This article was originally published on Metropolis Magazine as "How a DIY Floating Universiity in Berlin Could Be An Unorthodox Prototype for Design Education."
On the north side of Tempelhofer Feld, an airport-turned-park in southern Berlin, lays a large ditch. Surrounded by lots and bungalows and noticeable only to those in the know, this 19th century basin holds rainwater drained from the airport’s defunct runways before it is fed into Berlin’s canal network.
“We knew it was kind of a secret spot in the center of the city that nobody had on the map,” explains Benjamin Foerster-Baldenius of Raumlabor Architects. That is, until this summer.
From April through September, the basin was occupied by a peculiar, offshore structure—a constellation of scaffolded volumes and floating platforms with inflatable rooftops and a large wheel. It was part-pirate ship and part-Princeton; part-Archigram and part-Burning Man. This was the Floating University, the brainchild of Foerster-Baldenius and Raumlabor, and the locus of a flurry of events—architectural, educational, and otherwise—that hopped aboard the floating structure.
Funded by the German Federal Cultural Foundation as part of its ongoing Bauhaus centenary celebrations, the university was initiated by Raumlabor as a continuation and expansion on its previous education experiments such as the Urban School Ruhr, Hotel Shabbyshabby, and Making Futures at the recent Istanbul Design Biennial. In these cases, Raumlabor has taken its playful and process-focused approach to architecture and urban planning to broaden the often-rigid or exclusionary nature of education.
“We know that there are lots of people around in academia that are looking for other ways of dealing with the real world,” explains Foerster-Baldenius. “Ways of getting together and finding things out together, not only within the campus, but also open more to the public.”

Questions to answer ->
1. From the Floating University article, print everything from "This article was" down to "until this summer.".
2. Translate this sentence from the Floating University article into Spanish: "From April through September, the basin was occupied by a peculiar, offshore structure—a constellation of scaffolded volumes and floating platforms with inflatable rooftops and a large wheel."
3. According to the Floating University article, which organization funded the university?
The entries after this point are not needed for any of the work here.

Extracted records ->
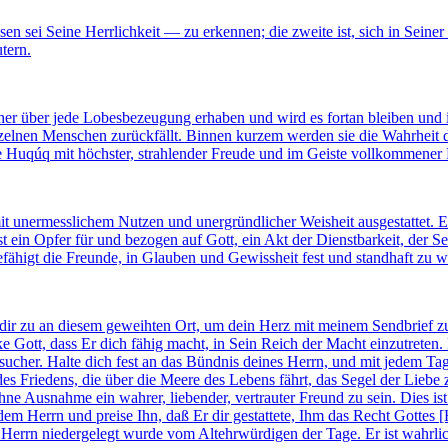
sen sei Seine Herrlichkeit — zu erkennen; die zweite ist, sich in Seiner
tern.
er über jede Lobesbezeugung erhaben und wird es fortan bleiben und is
inzelnen Menschen zurückfällt. Binnen kurzem werden sie die Wahrheit
ie Huqúq mit höchster, strahlender Freude und im Geiste vollkommene
, mit unermesslichem Nutzen und unergründlicher Weisheit ausgestattet
in Opfer für und bezogen auf Gott, ein Akt der Dienstbarkeit, der Sei
efähigt die Freunde, in Glauben und Gewissheit fest und standhaft zu 
ir zu an diesem geweihten Ort, um dein Herz mit meinem Sendbrief zu e
e Gott, dass Er dich fähig macht, in Sein Reich der Macht einzutreten.
cher. Halte dich fest an das Bündnis deines Herrn, und mit jedem Tag
s Friedens, die über die Meere des Lebens fährt, das Segel der Liebe 
e Ausnahme ein wahrer, liebender, vertrauter Freund zu sein. Dies ist 
m Herrn und preise Ihn, daß Er dir gestattete, Ihm das Recht Gottes [
nes Herrn niedergelegt wurde vom Altehrwürdigen der Tage. Er ist wahrl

Solutions to the tasks ->
1.
This article was originally published on Metropolis Magazine as "How a DIY Floating Universiity in Berlin Could Be An Unorthodox Prototype for Design Education."
On the north side of Tempelhofer Feld, an airport-turned-park in southern Berlin, lays a large ditch. Surrounded by lots and bungalows and noticeable only to those in the know, this 19th century basin holds rainwater drained from the airport’s defunct runways before it is fed into Berlin’s canal network.
“We knew it was kind of a secret spot in the center of the city that nobody had on the map,” explains Benjamin Foerster-Baldenius of Raumlabor Architects. That is, until this summer.

2. De abril a septiembre, la cuenca estuvo ocupada por una peculiar estructura alejada de la orilla: una constelación de volúmenes con andamios y plataformas flotantes con techos inflables y una gran rueda.

3. The German Federal Cultural Foundation.